Charpentier began covering Parliament for Ottawa's Le Droit (the city's largest newspaper) in 1922. He got the job because his father built Le Droits first offices. The newspaper sent him to law school in Toronto for two academic years before he began his parliamentary reporting.

Charpentier was the longest-serving member of the Parliamentary Press Gallery. His early stories on the then-unilingual English environment of Parliament were believed to be instrumental in getting federal authorities to increase the visibility of French in the Canadian public service. Over the course of his career, Charpentier also wrote for Montreal's La Presse and Quebec City's Le Soleil.

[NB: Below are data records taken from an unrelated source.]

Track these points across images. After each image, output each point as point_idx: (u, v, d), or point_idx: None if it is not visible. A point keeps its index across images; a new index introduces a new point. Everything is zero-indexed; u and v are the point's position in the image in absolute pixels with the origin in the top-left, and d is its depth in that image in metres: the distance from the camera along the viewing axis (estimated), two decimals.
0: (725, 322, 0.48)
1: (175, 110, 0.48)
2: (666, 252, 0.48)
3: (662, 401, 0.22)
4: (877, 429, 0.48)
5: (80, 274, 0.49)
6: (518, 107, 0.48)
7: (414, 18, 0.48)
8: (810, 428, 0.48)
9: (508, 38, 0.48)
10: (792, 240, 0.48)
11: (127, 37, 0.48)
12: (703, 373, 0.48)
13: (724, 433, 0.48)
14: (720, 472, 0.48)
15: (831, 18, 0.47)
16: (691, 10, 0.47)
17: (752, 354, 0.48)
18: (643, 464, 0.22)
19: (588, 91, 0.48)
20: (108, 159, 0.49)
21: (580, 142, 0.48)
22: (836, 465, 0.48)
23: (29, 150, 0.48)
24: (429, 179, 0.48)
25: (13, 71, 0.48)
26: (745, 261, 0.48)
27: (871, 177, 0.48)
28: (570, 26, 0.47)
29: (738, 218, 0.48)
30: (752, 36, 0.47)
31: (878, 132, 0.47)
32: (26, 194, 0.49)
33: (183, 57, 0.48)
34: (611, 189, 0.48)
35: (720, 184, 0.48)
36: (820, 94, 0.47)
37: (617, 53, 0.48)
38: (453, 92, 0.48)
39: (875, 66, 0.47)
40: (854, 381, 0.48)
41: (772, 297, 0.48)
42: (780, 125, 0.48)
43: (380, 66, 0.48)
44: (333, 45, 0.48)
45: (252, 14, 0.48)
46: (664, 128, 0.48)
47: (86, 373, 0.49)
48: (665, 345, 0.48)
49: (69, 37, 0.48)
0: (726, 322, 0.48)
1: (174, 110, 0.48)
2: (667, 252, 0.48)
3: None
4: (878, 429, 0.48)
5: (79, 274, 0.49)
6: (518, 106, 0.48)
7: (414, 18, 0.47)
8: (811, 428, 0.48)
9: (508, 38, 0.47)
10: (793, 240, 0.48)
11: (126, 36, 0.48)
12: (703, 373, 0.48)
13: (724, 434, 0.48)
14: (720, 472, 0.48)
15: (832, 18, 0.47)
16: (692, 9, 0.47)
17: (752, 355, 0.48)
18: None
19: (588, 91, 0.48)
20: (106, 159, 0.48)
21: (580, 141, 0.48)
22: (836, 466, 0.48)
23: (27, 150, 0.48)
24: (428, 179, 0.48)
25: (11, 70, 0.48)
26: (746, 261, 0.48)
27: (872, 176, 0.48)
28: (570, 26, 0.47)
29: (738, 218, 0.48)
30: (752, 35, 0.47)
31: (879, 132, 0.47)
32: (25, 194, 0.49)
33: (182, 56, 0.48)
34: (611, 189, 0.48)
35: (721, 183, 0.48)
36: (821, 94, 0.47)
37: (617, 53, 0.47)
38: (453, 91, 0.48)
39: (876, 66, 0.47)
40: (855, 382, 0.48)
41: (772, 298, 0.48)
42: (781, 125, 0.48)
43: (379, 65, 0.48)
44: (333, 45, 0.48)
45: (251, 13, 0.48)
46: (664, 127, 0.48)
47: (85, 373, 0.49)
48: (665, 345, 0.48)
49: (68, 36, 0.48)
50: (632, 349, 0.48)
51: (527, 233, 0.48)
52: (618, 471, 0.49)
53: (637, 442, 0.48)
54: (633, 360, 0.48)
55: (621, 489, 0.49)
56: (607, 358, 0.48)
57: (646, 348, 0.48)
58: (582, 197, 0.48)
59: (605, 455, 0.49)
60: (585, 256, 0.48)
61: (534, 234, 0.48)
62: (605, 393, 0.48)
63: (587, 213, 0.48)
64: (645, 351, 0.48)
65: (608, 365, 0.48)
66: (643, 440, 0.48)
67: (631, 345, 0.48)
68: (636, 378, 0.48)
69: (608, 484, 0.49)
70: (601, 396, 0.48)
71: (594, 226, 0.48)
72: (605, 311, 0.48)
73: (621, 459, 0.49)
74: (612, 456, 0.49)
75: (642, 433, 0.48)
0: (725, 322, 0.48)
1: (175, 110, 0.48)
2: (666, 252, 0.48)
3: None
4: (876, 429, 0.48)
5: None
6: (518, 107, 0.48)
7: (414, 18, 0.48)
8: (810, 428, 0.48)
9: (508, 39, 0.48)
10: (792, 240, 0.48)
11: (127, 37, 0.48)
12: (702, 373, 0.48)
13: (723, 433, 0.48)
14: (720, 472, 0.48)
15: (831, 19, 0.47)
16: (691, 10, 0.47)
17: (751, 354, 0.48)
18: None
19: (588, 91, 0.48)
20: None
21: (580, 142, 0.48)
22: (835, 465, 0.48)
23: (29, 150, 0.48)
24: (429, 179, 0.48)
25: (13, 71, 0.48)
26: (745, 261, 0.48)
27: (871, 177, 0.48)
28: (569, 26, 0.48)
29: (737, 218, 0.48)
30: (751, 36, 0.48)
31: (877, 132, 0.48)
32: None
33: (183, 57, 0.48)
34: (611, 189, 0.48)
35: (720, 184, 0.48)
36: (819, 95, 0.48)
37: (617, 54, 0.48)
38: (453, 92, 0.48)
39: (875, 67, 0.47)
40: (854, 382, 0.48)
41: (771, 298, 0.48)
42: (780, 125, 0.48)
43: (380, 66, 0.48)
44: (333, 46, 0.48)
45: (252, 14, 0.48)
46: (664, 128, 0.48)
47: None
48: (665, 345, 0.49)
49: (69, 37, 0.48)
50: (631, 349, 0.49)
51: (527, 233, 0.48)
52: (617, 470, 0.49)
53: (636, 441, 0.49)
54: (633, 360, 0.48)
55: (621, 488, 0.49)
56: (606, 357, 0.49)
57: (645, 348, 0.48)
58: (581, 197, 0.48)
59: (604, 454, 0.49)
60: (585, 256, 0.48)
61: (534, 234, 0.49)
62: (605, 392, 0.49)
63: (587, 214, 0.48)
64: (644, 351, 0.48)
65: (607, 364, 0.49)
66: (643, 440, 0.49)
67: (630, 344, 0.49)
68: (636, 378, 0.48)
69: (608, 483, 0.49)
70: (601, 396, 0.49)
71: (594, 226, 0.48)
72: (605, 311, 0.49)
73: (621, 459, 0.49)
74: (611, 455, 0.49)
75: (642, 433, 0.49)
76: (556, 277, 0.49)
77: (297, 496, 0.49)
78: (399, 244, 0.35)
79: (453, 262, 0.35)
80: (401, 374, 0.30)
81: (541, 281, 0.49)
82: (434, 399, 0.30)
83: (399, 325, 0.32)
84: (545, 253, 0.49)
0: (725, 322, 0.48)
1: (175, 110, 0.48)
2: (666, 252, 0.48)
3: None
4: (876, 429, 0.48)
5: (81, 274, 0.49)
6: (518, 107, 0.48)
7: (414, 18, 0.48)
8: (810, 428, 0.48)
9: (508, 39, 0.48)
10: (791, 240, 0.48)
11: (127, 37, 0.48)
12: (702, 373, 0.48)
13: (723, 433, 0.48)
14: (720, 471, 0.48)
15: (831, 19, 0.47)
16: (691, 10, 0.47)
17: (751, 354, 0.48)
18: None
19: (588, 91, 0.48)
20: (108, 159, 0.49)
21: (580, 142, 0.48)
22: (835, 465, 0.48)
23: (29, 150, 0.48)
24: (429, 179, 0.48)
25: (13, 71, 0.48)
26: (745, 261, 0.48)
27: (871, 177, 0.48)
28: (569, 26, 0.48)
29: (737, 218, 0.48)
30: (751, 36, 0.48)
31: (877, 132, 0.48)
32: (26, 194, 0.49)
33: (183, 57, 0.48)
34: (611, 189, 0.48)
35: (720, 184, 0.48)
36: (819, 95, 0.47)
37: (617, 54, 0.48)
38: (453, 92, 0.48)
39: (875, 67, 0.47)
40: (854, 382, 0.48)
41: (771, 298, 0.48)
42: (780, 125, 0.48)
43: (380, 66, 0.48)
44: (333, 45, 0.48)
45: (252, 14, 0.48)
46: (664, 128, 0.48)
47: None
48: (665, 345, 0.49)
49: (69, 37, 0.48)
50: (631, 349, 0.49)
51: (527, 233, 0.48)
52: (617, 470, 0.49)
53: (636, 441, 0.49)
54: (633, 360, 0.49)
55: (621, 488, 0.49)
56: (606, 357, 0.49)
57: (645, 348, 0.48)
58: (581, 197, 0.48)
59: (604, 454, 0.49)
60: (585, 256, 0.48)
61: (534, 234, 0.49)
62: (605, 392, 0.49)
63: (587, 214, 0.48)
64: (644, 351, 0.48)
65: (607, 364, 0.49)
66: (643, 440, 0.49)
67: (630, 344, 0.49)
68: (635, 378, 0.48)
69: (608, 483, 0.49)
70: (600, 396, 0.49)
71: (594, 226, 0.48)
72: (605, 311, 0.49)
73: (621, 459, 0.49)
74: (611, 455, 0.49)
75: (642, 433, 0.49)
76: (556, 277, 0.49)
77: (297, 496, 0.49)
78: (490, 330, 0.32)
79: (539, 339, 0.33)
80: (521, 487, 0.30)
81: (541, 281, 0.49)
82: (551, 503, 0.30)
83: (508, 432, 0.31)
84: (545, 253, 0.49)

He was also head of the French section of the Canadian Censorship Branch through most of the Second World War, assuming full control of the Censorship Branch in January 1945, when chief censor Wilfrid Eggleston resigned. He was appointed editor-in-chief of Le Droit following his diplomatic career in 1968 at the age of 71.

His resume included serving as a media spokesman for ambassador Georges Vanier in Paris and working as a diplomat from 1946 until 1968 in some francophone African nations and South America. While serving in Africa, Charpentier met Dr. Albert Schweitzer and became an advocate for his work.

Charpentier was still writing weekly columns on his trusty typewriter for Le Droit until 1999, when he had to stop due to chronic bronchial pneumonia at the age of 101. The Canadian Parliamentary Press gallery held a celebration for him shortly after Charpentier's retirement.

In 1978, he was made a Member of the Order of Canada and was promoted to Officer in 1998.
He died at age 103 of pneumonia on February 6, 2001.

Charpentier served on the Ottawa Board of Control, and ran for mayor in 1935, but lost.